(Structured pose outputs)
--------------------------------
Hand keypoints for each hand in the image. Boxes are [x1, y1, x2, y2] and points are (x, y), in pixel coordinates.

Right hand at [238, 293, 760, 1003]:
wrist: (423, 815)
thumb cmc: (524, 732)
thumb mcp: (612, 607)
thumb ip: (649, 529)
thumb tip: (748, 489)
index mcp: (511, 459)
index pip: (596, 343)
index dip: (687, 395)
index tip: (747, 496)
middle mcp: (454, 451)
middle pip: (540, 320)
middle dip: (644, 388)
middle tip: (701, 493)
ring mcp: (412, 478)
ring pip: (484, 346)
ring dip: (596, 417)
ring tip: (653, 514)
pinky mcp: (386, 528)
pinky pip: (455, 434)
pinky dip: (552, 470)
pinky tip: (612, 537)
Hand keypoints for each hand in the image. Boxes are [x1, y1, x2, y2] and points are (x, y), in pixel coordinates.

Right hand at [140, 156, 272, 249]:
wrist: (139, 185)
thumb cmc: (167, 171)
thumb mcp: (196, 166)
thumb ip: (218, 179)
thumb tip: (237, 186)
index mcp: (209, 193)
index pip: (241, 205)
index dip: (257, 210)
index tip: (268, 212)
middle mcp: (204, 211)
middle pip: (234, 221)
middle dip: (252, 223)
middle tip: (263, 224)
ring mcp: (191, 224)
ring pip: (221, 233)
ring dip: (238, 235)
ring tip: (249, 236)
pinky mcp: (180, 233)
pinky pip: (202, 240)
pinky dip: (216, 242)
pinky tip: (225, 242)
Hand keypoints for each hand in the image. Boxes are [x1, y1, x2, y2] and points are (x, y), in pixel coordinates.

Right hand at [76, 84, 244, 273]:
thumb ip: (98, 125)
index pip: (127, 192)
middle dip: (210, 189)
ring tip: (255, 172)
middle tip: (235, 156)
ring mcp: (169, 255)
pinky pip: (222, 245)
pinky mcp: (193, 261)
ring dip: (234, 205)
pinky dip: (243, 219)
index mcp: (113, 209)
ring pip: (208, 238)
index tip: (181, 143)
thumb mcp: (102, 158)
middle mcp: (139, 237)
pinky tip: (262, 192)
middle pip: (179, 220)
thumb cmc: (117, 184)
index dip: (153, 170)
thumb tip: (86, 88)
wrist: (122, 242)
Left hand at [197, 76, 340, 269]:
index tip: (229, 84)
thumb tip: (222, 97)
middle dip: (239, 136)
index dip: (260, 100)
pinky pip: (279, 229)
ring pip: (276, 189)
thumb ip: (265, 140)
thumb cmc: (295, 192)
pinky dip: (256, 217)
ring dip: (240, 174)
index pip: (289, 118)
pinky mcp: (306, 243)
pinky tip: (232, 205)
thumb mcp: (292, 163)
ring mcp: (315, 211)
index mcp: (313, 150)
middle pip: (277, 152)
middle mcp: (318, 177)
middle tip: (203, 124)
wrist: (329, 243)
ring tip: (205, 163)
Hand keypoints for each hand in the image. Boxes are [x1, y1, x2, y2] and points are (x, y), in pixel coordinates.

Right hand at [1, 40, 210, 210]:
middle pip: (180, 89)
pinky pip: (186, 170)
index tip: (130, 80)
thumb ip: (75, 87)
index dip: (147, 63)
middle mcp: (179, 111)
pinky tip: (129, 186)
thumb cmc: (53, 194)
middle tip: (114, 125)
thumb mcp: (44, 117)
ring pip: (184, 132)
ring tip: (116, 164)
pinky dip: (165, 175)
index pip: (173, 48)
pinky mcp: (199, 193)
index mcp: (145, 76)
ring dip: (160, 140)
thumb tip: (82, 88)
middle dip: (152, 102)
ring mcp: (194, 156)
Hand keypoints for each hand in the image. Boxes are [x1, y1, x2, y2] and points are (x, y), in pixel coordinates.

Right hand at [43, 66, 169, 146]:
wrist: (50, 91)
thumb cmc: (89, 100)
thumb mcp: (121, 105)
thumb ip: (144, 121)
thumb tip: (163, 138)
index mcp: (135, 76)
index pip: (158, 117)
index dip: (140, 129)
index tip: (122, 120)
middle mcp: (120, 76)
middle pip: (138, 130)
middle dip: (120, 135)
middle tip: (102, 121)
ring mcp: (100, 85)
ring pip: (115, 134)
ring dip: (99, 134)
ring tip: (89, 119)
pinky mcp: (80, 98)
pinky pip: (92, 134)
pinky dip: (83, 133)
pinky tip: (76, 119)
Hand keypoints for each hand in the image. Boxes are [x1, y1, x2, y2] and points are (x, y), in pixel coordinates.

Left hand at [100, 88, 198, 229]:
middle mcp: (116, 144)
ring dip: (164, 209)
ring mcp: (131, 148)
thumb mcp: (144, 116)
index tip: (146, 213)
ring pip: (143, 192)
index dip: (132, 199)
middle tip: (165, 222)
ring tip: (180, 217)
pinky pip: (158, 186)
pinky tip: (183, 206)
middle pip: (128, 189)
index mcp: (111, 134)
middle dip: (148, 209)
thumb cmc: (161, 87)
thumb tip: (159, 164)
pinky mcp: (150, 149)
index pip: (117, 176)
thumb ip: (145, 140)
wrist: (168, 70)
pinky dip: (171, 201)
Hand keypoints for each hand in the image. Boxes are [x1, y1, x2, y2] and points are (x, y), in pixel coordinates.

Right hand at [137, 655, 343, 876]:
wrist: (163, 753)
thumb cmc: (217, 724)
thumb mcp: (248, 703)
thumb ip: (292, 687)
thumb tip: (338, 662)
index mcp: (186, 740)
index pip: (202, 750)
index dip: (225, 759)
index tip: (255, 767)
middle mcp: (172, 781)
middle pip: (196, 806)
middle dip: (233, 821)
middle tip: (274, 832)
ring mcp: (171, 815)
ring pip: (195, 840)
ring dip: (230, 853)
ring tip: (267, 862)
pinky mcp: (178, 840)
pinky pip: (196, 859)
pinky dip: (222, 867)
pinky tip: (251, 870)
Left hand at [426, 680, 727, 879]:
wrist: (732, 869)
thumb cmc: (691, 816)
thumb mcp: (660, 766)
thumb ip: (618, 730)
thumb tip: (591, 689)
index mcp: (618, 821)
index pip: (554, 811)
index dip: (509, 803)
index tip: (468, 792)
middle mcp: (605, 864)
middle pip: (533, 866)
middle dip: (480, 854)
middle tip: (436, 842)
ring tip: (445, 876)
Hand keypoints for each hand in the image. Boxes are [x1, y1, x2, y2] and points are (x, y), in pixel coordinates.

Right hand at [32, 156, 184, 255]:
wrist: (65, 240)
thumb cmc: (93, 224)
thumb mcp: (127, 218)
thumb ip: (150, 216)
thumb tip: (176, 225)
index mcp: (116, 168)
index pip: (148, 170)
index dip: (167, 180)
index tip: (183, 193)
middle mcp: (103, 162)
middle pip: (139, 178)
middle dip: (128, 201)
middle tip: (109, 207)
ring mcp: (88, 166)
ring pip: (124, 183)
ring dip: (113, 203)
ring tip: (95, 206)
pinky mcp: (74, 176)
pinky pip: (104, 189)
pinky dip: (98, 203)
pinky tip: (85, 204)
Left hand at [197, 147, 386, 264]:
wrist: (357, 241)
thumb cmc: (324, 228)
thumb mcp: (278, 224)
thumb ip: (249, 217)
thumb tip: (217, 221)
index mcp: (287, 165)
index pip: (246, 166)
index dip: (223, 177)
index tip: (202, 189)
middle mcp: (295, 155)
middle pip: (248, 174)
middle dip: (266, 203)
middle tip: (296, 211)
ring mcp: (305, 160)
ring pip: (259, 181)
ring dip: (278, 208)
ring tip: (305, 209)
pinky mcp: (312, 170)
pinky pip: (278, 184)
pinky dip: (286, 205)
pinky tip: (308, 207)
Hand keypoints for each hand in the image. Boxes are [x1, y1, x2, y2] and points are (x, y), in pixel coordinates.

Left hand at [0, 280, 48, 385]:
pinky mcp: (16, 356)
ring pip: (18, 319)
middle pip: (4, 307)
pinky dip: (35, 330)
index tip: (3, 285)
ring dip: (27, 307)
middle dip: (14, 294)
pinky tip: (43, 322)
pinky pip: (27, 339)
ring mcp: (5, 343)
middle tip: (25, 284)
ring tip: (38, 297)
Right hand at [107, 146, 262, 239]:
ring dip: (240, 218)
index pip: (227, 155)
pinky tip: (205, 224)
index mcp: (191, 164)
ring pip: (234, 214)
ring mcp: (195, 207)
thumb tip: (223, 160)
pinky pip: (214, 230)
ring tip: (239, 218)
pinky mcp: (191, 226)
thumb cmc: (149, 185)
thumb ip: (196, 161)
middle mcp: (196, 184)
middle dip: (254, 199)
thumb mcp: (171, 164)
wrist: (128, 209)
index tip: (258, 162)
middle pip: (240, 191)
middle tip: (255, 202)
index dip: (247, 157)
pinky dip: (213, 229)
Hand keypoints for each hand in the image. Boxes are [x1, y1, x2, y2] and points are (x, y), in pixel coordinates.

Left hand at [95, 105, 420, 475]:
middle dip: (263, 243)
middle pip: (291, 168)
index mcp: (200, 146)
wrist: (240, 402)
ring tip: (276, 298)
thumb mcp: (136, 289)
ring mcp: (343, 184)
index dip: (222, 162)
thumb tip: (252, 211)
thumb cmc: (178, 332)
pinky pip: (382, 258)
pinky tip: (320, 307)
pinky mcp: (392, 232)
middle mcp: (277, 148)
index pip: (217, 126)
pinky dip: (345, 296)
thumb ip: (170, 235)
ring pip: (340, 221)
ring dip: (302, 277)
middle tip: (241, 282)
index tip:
--------------------------------
• WORK TASK: Retype the portion of the data above that starts on the line with "thumb ip: (150, 216)" and finishes on the line with "pinky dip: (286, 205)", including both of those lines.

• REPLY:
thumb ip: (150, 216)
thumb tip: (176, 225)
index mcp: (116, 168)
index pip: (148, 170)
index dip: (167, 180)
index tip: (183, 193)
middle mcp: (103, 162)
middle pip: (139, 178)
middle dip: (128, 201)
middle tip: (109, 207)
ring mcp: (88, 166)
ring pip: (124, 183)
ring dip: (113, 203)
ring tip: (95, 206)
pinky mcp: (74, 176)
pinky pip: (104, 189)
pinky dip: (98, 203)
pinky tip: (85, 204)
Left hand at [197, 147, 386, 264]:
wrist: (357, 241)
thumb cmc: (324, 228)
thumb mcp: (278, 224)
thumb ip: (249, 217)
thumb tip: (217, 221)
index mcp: (287, 165)
index pip: (246, 166)
index dip: (223, 177)
index tip: (202, 189)
middle mcp: (295, 155)
middle pip: (248, 174)
middle dip: (266, 203)
middle tip: (296, 211)
ring mcp: (305, 160)
ring pip: (259, 181)
ring dip: (278, 208)
ring tip: (305, 209)
pinky mcp: (312, 170)
pinky pip: (278, 184)
pinky dip: (286, 205)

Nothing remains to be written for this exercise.